Ein Dresdner Experte plädiert für Abriss der Mauer samt Arkaden und Bau eines Backsteingebäudes. Kritik gibt es am blauen Anbau, der einem „Selbstdarsteller“ gleichzusetzen sei.

Flensburg | Man muss schon eine Weile warten, bis sich an diesem sonnigen Vormittag jemand auf den I.C.Möller-Platz verirrt. Und dann ist es meist ein Besucher der Phänomenta; das Nordertor wird kaum beachtet. Das möchte der Verschönerungsverein ändern und das Wahrzeichen der Stadt in der Wahrnehmung von Einheimischen und Touristen aufwerten. Und das geht nach Überzeugung des Vorsitzenden Friedrich Schreiber nur, indem das Tor mittelfristig wieder freigestellt wird.
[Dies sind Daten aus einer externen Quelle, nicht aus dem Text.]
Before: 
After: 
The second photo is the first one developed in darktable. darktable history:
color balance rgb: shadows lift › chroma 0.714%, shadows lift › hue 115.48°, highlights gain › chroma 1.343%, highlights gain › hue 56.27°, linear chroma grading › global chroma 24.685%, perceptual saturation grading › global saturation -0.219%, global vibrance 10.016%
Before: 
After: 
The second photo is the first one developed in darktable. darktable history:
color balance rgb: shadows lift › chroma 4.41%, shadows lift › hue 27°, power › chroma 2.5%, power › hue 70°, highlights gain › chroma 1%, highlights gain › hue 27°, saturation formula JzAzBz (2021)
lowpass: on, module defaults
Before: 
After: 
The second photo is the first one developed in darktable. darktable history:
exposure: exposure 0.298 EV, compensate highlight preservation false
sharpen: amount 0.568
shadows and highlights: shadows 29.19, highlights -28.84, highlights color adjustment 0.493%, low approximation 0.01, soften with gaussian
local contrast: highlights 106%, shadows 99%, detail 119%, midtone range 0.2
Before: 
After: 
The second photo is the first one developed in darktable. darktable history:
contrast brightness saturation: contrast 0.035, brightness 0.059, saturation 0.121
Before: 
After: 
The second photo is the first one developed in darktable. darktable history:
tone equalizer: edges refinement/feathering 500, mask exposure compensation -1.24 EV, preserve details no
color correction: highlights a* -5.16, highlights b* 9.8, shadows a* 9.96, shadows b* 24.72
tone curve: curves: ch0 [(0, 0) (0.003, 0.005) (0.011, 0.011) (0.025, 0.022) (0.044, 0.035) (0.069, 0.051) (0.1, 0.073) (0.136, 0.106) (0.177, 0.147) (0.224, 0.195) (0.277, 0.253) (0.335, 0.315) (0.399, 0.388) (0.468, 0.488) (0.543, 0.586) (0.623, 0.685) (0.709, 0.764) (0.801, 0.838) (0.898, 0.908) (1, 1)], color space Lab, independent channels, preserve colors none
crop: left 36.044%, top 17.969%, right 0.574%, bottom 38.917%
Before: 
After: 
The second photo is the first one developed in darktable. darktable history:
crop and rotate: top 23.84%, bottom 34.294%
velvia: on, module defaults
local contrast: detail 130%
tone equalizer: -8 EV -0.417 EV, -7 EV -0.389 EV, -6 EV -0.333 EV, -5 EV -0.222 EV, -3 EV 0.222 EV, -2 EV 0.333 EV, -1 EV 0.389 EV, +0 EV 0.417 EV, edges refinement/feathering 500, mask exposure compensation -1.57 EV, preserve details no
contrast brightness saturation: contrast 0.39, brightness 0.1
Das bedeutet, dass an der Ostseite die in den 80-er Jahren errichtete Mauer und vermutlich auch die umstrittenen Arkaden weg kommen. Das bedeutet aber auch, dass der vom Verein und vielen Flensburgern abgelehnte blaue Erweiterungsbau der Phänomenta, wenn nicht verschwindet, so doch um ein paar Meter zurück gebaut wird.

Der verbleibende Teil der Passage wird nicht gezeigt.